Voici ce que j’ai appris sur les ravageurs les plus courants du potager, comment les identifier et ce qui fonctionne vraiment pour les tenir en échec.
En un coup d’oeil
| Ravageur | Signes de dégâts | Principales cultures touchées | Meilleure lutte biologique |
|---|---|---|---|
| Limaces et escargots | Trous irréguliers, traces de bave, semis disparus pendant la nuit | Laitue, haricots, courgettes, fraises | Pièges à bière, patrouilles nocturnes, granulés de laine, favoriser les prédateurs |
| Pucerons | Colonies aux extrémités des pousses, feuilles enroulées, miellat collant | Fèves, rosiers, choux | Favoriser les coccinelles, écraser à la main, jet d’eau |
| Chenilles de la piéride du chou | Grands trous déchiquetés, feuilles squelettisées, excréments foncés | Choux, chou frisé, brocoli, choux de Bruxelles | Filet à mailles fines, ramasser les chenilles à la main, écraser les grappes d’oeufs |
| Mouche de la carotte | Galeries brun rouille dans les racines, feuillage jaunissant | Carottes, panais, persil, céleri | Barrière en filet de 60 cm, bacs surélevés, semer après la mi-mai |
| Altises | Petits trous ronds dans les feuilles, pire par temps sec | Choux, roquette, radis, navets | Voile de protection, garder les semis bien arrosés, intercaler avec des cultures hautes |
| Otiorhynque | Encoches sur les bords des feuilles, plantes flétries, larves blanches en C | Fraisiers, primevères, heuchères, cyclamens | Arrosage aux nématodes, vérifier les pots, pièges en paille pour les adultes |
| Aleurodes | Nuages blancs au moindre contact, miellat collant, fumagine | Cultures de serre, choux | Guêpe Encarsia formosa, pièges jaunes collants, bonne ventilation |
| Acariens rouges | Toiles fines, feuilles mouchetées et bronzées | Concombres, aubergines, poivrons, haricots | Brumiser régulièrement, acariens prédateurs, augmenter l’humidité |
Limaces et escargots
Si je devais nommer un seul ravageur qui m’a causé plus de chagrin que tous les autres réunis, ce serait les limaces. Elles sont implacables, elles sont partout, et elles ont un instinct infaillible pour manger ce qui te tient le plus à coeur.

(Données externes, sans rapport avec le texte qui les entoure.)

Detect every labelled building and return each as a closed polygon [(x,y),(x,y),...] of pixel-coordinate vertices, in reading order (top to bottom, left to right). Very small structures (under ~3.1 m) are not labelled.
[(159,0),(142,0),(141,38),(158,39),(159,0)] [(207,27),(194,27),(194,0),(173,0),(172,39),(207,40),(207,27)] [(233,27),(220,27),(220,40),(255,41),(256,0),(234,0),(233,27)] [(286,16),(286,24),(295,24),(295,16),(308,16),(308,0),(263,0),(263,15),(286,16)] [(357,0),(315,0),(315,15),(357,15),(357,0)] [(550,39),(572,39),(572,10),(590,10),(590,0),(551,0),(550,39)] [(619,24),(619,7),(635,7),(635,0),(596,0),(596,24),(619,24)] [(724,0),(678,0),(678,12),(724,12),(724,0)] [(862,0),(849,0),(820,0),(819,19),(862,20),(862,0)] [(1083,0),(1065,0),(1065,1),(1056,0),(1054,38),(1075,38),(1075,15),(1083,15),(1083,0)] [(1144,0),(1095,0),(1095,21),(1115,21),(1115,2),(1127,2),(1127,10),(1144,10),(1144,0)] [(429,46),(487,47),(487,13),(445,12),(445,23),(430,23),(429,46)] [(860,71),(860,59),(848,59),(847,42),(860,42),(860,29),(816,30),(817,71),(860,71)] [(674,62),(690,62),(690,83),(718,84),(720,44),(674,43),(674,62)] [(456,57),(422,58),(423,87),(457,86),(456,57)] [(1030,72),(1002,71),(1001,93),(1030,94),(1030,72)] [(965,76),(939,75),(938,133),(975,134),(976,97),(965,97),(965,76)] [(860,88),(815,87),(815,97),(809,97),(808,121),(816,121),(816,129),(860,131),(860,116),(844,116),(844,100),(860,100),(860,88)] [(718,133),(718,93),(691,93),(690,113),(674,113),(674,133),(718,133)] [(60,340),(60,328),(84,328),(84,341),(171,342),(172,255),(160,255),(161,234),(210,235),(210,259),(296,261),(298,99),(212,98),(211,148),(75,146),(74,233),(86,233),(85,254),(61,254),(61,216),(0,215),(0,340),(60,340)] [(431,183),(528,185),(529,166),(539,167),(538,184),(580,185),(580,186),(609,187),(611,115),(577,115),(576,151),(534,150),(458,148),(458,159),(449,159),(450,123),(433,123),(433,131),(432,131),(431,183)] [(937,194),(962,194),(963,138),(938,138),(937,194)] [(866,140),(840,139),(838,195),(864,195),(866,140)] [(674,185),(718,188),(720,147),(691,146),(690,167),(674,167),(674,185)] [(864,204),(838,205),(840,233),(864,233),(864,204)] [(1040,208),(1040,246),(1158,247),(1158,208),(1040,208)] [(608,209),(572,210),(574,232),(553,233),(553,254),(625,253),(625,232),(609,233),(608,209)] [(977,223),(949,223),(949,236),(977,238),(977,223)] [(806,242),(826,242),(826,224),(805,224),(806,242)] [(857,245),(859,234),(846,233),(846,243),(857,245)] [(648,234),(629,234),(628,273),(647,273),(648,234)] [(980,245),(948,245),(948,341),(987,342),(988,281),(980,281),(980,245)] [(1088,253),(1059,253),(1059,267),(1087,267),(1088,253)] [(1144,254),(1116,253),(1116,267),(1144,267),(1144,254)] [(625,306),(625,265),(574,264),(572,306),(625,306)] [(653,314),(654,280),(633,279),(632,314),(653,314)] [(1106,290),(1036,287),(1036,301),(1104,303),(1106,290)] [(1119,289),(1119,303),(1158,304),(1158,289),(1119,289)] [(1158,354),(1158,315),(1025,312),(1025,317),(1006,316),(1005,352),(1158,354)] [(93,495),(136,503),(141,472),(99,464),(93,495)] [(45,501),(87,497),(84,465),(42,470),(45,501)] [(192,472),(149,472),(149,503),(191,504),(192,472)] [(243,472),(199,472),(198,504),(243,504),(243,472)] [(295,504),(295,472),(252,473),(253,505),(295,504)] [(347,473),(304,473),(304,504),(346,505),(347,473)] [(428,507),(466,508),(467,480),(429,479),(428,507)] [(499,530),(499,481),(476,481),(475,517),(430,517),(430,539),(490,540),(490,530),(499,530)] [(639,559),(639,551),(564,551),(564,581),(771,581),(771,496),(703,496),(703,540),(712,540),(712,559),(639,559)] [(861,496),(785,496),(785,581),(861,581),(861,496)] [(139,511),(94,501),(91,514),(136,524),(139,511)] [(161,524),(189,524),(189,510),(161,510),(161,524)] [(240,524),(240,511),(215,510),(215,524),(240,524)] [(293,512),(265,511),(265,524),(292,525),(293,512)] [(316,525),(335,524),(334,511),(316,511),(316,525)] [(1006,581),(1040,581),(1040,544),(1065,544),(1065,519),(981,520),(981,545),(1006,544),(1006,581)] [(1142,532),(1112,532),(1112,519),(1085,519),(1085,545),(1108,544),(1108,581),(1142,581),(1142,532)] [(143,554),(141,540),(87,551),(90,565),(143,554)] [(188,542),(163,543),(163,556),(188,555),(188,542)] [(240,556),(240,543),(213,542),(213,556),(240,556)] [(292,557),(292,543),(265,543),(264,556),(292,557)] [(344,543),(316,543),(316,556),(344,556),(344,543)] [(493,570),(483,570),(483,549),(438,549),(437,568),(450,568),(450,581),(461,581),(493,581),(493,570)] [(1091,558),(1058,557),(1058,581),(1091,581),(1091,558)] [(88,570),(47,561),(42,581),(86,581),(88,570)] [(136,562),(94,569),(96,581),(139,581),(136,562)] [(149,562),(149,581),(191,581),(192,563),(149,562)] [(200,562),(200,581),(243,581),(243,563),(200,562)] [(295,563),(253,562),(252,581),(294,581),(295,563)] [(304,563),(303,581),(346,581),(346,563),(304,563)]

Les dégâts sont faciles à repérer : des trous irréguliers dans les feuilles, souvent avec une trace de bave argentée à proximité. Les semis peuvent disparaître entièrement pendant la nuit, ne laissant qu’un moignon. Les limaces et escargots se nourrissent principalement après la tombée de la nuit et par temps humide, c’est pourquoi tu peux inspecter ton jardin pendant la journée sans rien voir, puis perdre la moitié d’un rang de laitue au matin.
Presque toutes les cultures sont vulnérables quand elles sont jeunes, mais les limaces sont particulièrement friandes de laitue, haricots, courgettes, hostas et fraises. Les plantes établies peuvent généralement tolérer quelques dégâts, mais les semis n’ont aucune chance.

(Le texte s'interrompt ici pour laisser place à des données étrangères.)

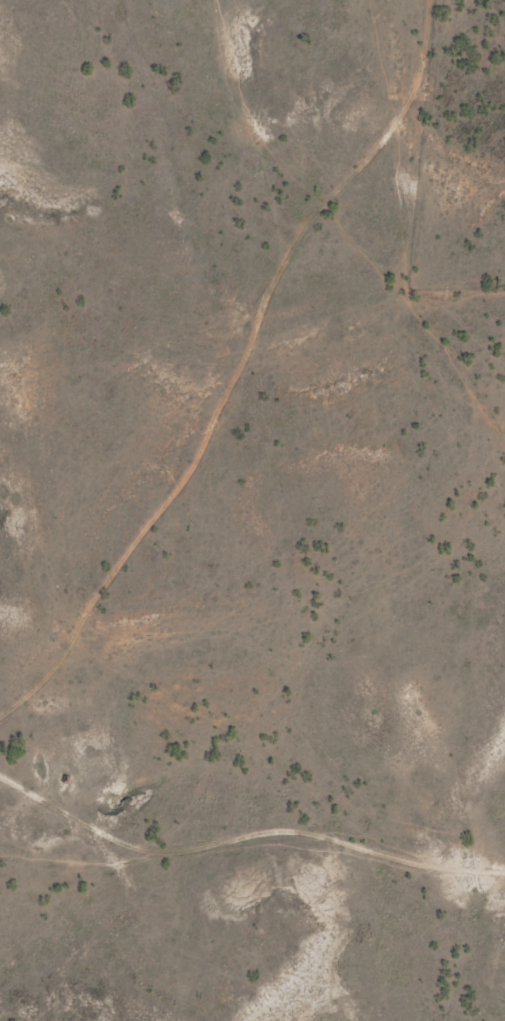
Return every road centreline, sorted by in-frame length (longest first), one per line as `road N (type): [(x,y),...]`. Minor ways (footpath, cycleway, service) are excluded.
road 1 (residential): [(426,140),(384,145),(301,301),(233,377),(138,567),(19,692),(0,728)]
road 2 (residential): [(0,798),(92,858),(390,869),(504,893)]
road 3 (residential): [(504,273),(467,260),(426,140)]
road 4 (residential): [(426,140),(449,0)]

Pour la lutte biologique, j’ai constaté qu’aucune méthode seule ne suffit. Il faut une combinaison. Les pièges à bière en attrapent un nombre surprenant. Les granulés de laine et le ruban de cuivre autour des pots les dissuadent. Arroser le matin plutôt que le soir signifie que la surface du sol est plus sèche quand les limaces deviennent actives. Encourager les prédateurs naturels, grenouilles, crapauds, hérissons et carabes, fait une vraie différence avec le temps. Et la méthode la plus efficace de toutes, bien que pas la plus agréable, est de sortir après la tombée de la nuit avec une lampe torche et de les ramasser à la main. Je note les dégâts de limaces dans mon journal de jardin maintenant, et les schémas sont clairs : les pires années sont toujours les années humides.
Pucerons
Les pucerons sont le ravageur que tu remarqueras le plus souvent, en partie parce qu’ils sont si visibles. Des amas de minuscules insectes à corps mou, généralement verts mais parfois noirs, blancs ou roses, massés aux extrémités des nouvelles pousses et sur le dessous des feuilles. Ils sucent la sève, affaiblissent la plante et excrètent du miellat collant qui attire la fumagine.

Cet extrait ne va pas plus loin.